■ TEXTAUSZUG
════

# Spiel ruckelt stark und stürzt ab, GPU + CPU Auslastung sinkt ab??



## Tommi1 (29. Dezember 2013)

*Spiel ruckelt stark und stürzt ab, GPU + CPU Auslastung sinkt ab??*

Hi zusammen,

hätte da mal wieder einen Problemfall, wo ich prof. Hilfe bräuchte.

Mein Frauchen zockt Skyrim Legendary Edition mit Real Vision ENB.

Jetzt ist es so, daß im Bürgerkriegs Quest bei den Orten Weißlauf und Einsamkeit  die FPS von 50 auf 1 sinken sobald man in die Nähe von einem Katapult kommt.
Zeitgleich sinkt die Auslastung von CPU und GPU.

Also weder CPU, GPU und VRAM sind an dieser Stelle voll ausgelastet, sodaß man den Fehler darauf legen könnte.

Was kann das sein???
Normal müsste doch dann die CPU oder GPU voll Ausgelastet sein (also ein Zeichen, daß eines von beiden es nicht mehr schafft), oder?

Hier auch mal ein Screenshot vom Skyrim Performance Monitor:




			Dieser Inhalt steht nur eingeloggten Mitgliedern zur Verfügung.
        




Hardware ist die gleiche wie bei mir (FX6100, GTX780, 16 GB RAM, 990FX Extr.9)



Ich hoffe, ich hab es in den richtigen Bereich gestellt, da mich eher interessiert, warum die Hardwareleistung absinkt.
Ansonsten bitte mal verschieben.


----------



## Tommi1 (1. Januar 2014)

*AW: Spiel ruckelt stark und stürzt ab, GPU + CPU Auslastung sinkt ab??*

Keiner eine Idee?


----------



## Daniel12449 (1. Januar 2014)

Wie wäre es denn wenn du es im Richtigen Forumteil postest?


----------



## Tommi1 (1. Januar 2014)

*AW: Spiel ruckelt stark und stürzt ab, GPU + CPU Auslastung sinkt ab??*

Oh Mann..... les mal was ich unter drunter geschrieben habe.

In erster Linie könnte es an der Hardware liegen und auch an dem Game...
Und ich werde einen Teufel tun und in beiden Bereichen ein und das selbe Thema zu eröffnen.


----------



## Harpenerkkk (2. Januar 2014)

*AW: Spiel ruckelt stark und stürzt ab, GPU + CPU Auslastung sinkt ab??*

Wie sehen den die Temps von Cpu und Gpu aus?


----------



## Tommi1 (2. Januar 2014)

*AW: Spiel ruckelt stark und stürzt ab, GPU + CPU Auslastung sinkt ab??*

Temp GPU steht oben drin und die CPU ist bei max. 58°


----------



## Harpenerkkk (2. Januar 2014)

Tommi1 schrieb:


> Temp GPU steht oben drin und die CPU ist bei max. 58°



Sry mit dem Smartphone übersieht man mal was hehe, das ist ja seriös. Hast Du mal probiert ein anderen Treiber zu benutzen?


----------



## Tommi1 (2. Januar 2014)

*AW: Spiel ruckelt stark und stürzt ab, GPU + CPU Auslastung sinkt ab??*

Stimmt. Mit Der App sieht man manches nicht.

Alle Treiber sind aktuell.
Wir sind jetzt mal dran, mit meiner FX6100 in Ihrem Rechner, das auszuprobieren.


----------



## Kannibalenleiche (29. Januar 2014)

Habt ihr einfach mal neu installieren probiert?


----------



## Harpenerkkk (1. Februar 2014)

*AW: Spiel ruckelt stark und stürzt ab, GPU + CPU Auslastung sinkt ab??*



Tommi1 schrieb:


> Stimmt. Mit Der App sieht man manches nicht.
> 
> Alle Treiber sind aktuell.
> Wir sind jetzt mal dran, mit meiner FX6100 in Ihrem Rechner, das auszuprobieren.


 
Und, wie sieht den der aktuelle Stand aus ?


----------

════

■ EINGABEDATEN
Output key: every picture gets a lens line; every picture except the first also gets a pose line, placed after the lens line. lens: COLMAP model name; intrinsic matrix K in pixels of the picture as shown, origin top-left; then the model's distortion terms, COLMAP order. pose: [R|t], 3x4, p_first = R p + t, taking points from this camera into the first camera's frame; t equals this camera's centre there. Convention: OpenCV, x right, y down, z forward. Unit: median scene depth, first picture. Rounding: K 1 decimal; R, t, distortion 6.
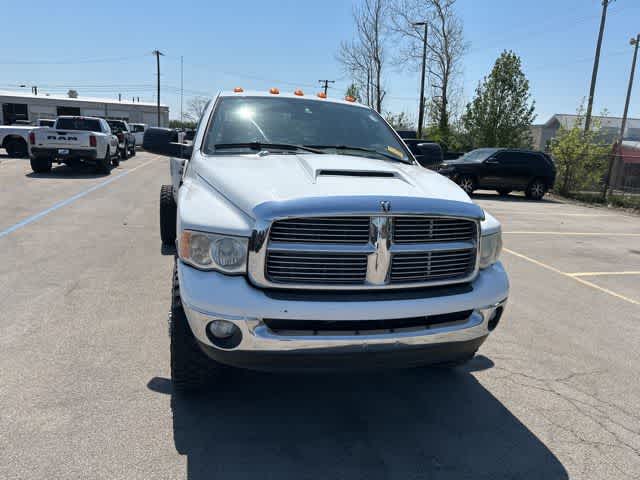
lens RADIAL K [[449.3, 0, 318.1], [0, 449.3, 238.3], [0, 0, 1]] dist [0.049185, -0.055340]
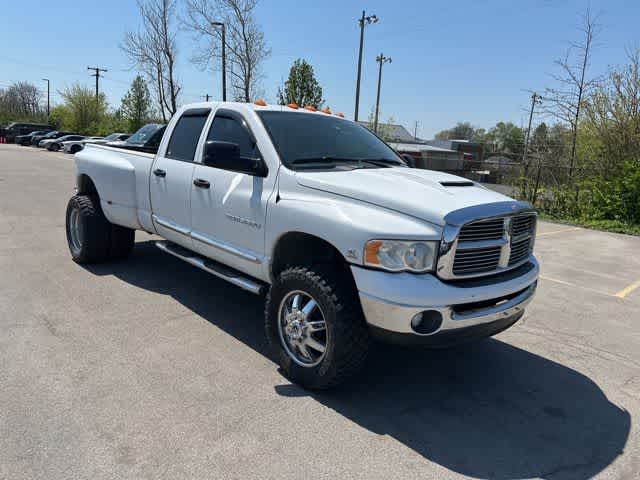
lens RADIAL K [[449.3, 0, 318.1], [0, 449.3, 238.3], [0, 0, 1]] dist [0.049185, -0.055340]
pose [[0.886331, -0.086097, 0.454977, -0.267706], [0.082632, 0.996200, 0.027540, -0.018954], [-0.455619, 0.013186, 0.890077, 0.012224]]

════

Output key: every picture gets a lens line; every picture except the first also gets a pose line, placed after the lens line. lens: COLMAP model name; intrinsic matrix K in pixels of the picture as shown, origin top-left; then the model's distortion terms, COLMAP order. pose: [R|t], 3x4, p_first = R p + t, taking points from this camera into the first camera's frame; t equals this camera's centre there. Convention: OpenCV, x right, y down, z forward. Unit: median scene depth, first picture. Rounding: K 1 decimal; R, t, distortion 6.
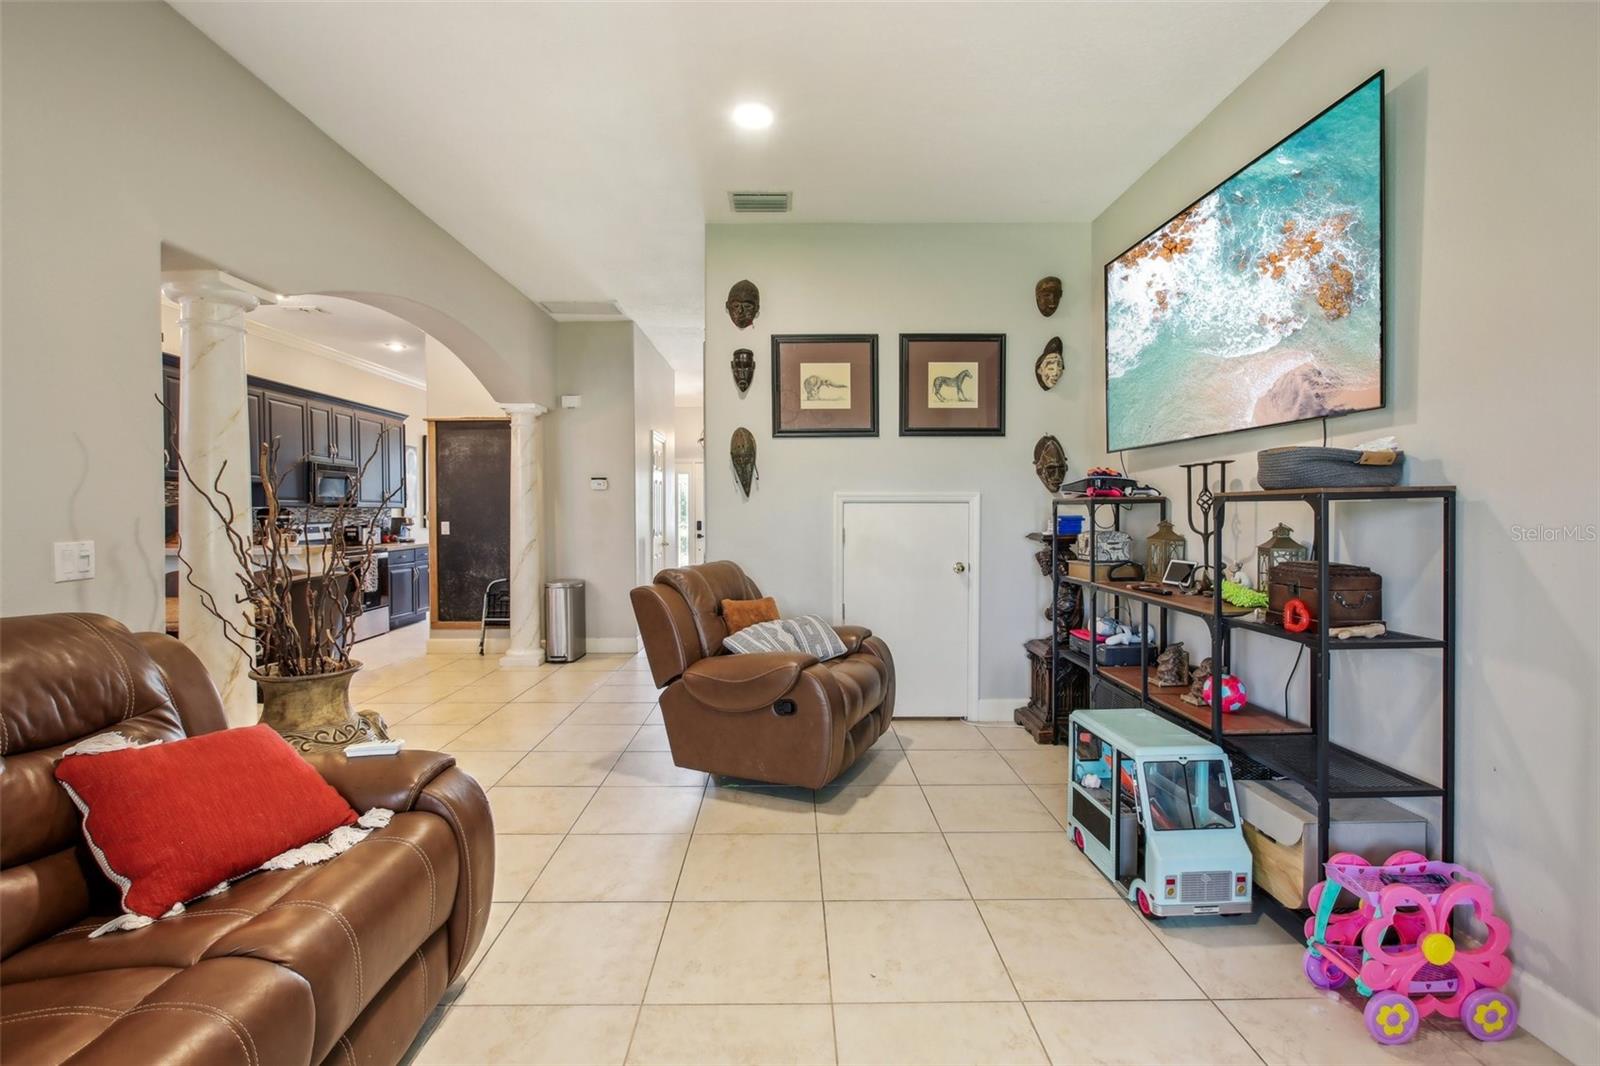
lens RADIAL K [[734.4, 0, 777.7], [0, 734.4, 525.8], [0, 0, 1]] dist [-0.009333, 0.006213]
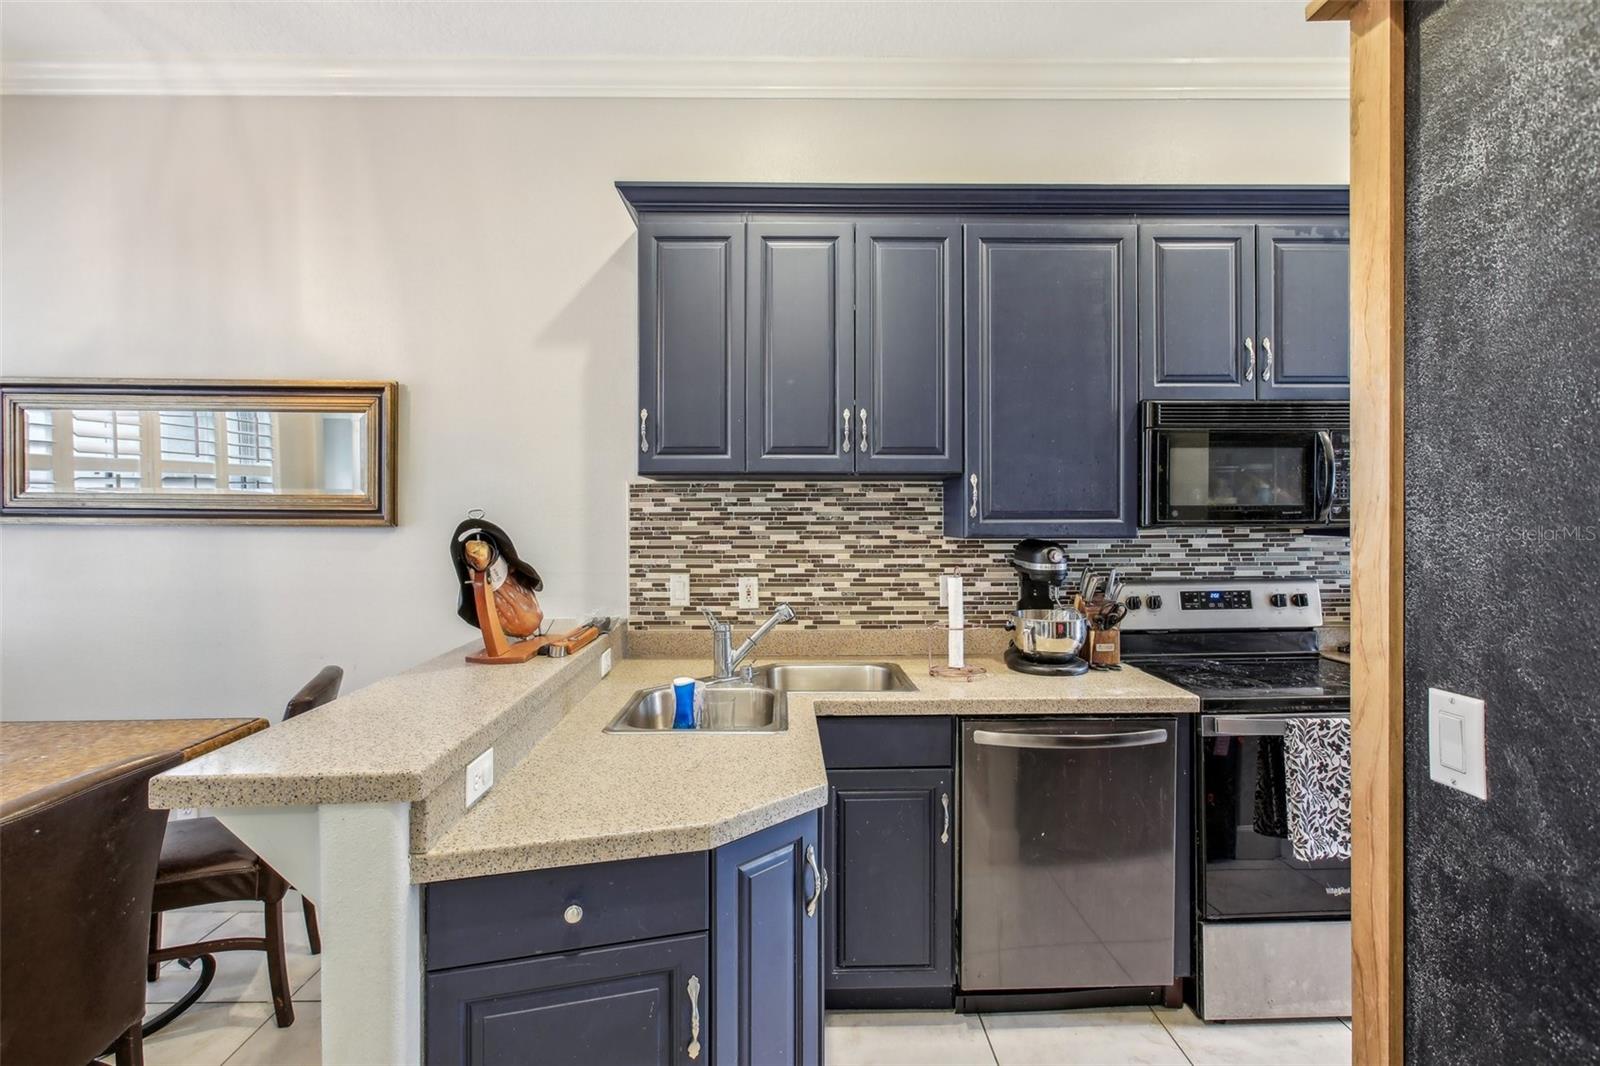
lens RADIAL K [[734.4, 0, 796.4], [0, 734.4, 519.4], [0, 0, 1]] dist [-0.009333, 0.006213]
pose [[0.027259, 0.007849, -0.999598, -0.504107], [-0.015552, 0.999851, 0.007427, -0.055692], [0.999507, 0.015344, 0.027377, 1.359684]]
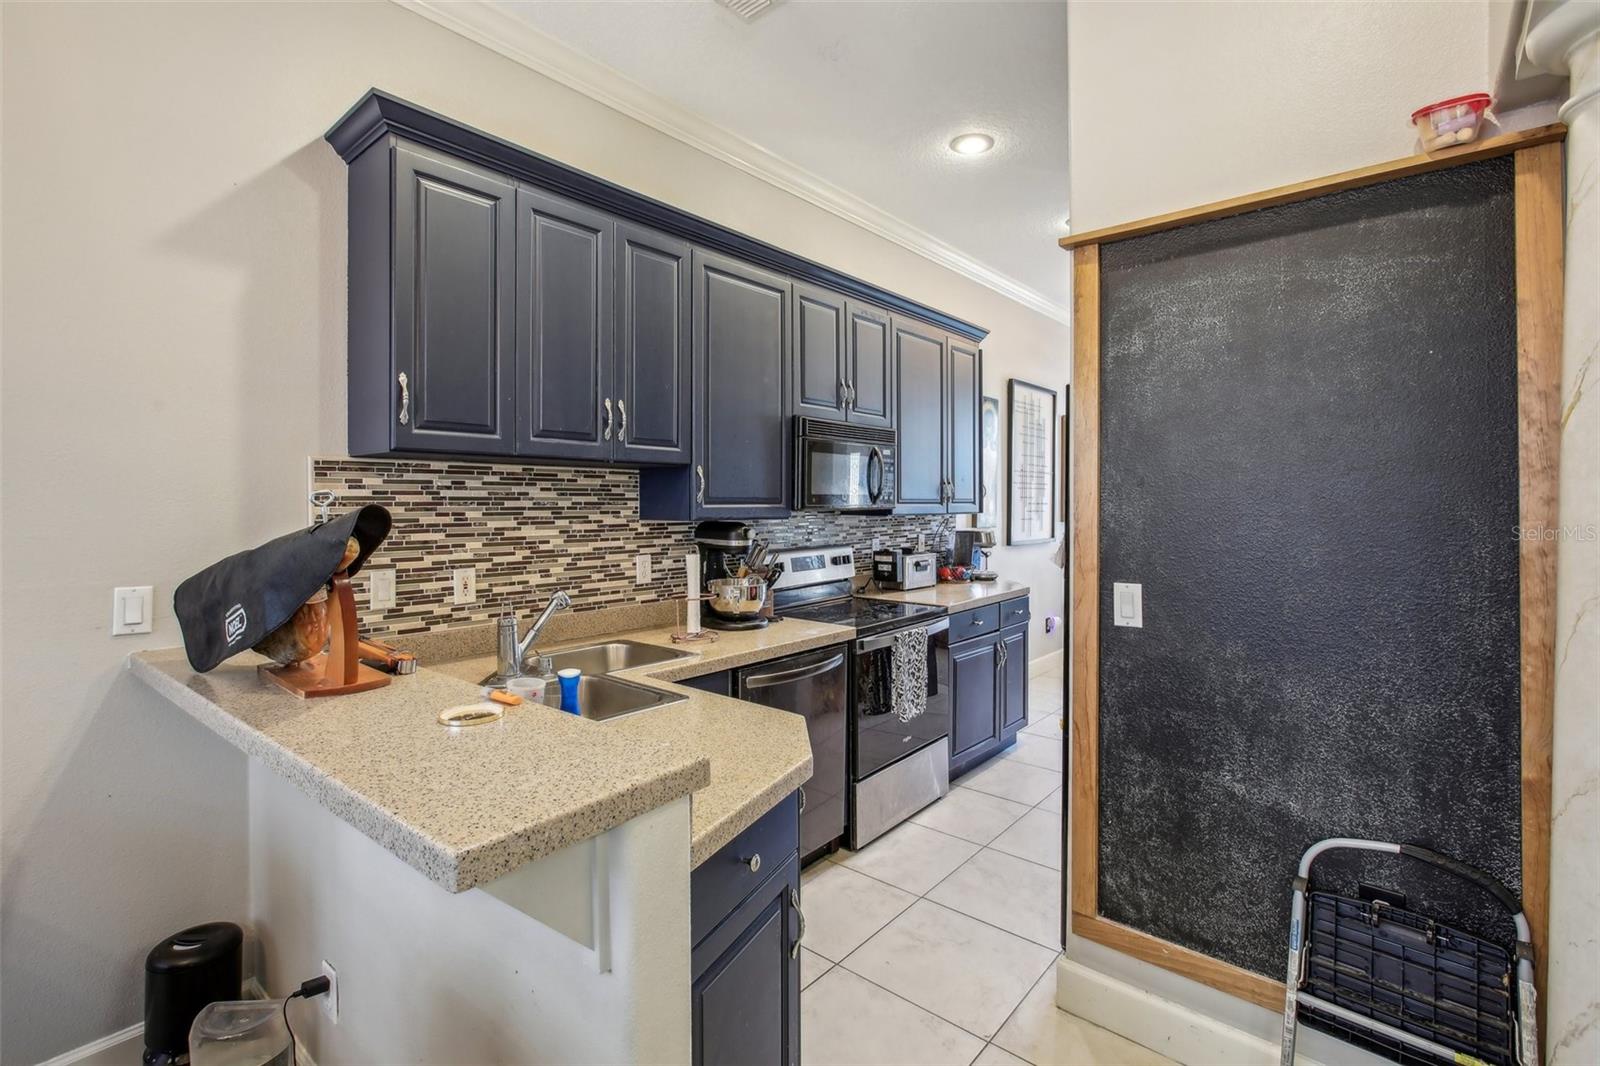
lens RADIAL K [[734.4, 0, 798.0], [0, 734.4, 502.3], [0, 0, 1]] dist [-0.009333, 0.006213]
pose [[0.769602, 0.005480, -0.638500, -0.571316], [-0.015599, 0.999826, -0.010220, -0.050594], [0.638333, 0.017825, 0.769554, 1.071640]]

════

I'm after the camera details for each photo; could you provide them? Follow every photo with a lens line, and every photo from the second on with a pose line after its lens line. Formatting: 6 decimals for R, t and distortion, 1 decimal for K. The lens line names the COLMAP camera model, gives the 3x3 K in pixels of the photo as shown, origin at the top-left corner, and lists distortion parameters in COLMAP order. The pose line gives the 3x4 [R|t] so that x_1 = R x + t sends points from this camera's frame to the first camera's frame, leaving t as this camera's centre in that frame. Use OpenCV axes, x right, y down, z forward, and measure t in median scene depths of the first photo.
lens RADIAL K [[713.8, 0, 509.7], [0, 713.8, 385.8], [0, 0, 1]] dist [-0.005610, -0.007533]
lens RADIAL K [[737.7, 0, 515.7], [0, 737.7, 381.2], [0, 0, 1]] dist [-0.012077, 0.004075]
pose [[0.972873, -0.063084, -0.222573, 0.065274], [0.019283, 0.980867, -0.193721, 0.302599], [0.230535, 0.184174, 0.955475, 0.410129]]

════

■ ARBEITSAUFTRAG A
Von welchem auf welchen Wert sinken laut Textauszug die FPS, sobald man in die Nähe eines Katapults kommt?
■ ARBEITSAUFTRAG B
Übertrage aus der Auflistung die Zeilen von der Zeile mit „I'm after the“ bis zur Zeile mit „0.184174, 0.955475, 0.410129]]“, beide eingeschlossen, in eine nummerierte Liste ohne Leerzeilen.
Der Textauszug und die Auflistung stehen in keinem inhaltlichen Zusammenhang.

■ ANTWORTFELD A
Von 50 auf 1.

■ ANTWORTFELD B
1. I'm after the camera details for each photo; could you provide them? Follow every photo with a lens line, and every photo from the second on with a pose line after its lens line. Formatting: 6 decimals for R, t and distortion, 1 decimal for K. The lens line names the COLMAP camera model, gives the 3x3 K in pixels of the photo as shown, origin at the top-left corner, and lists distortion parameters in COLMAP order. The pose line gives the 3x4 [R|t] so that x_1 = R x + t sends points from this camera's frame to the first camera's frame, leaving t as this camera's centre in that frame. Use OpenCV axes, x right, y down, z forward, and measure t in median scene depths of the first photo.
2. lens RADIAL K [[713.8, 0, 509.7], [0, 713.8, 385.8], [0, 0, 1]] dist [-0.005610, -0.007533]
3. lens RADIAL K [[737.7, 0, 515.7], [0, 737.7, 381.2], [0, 0, 1]] dist [-0.012077, 0.004075]
4. pose [[0.972873, -0.063084, -0.222573, 0.065274], [0.019283, 0.980867, -0.193721, 0.302599], [0.230535, 0.184174, 0.955475, 0.410129]]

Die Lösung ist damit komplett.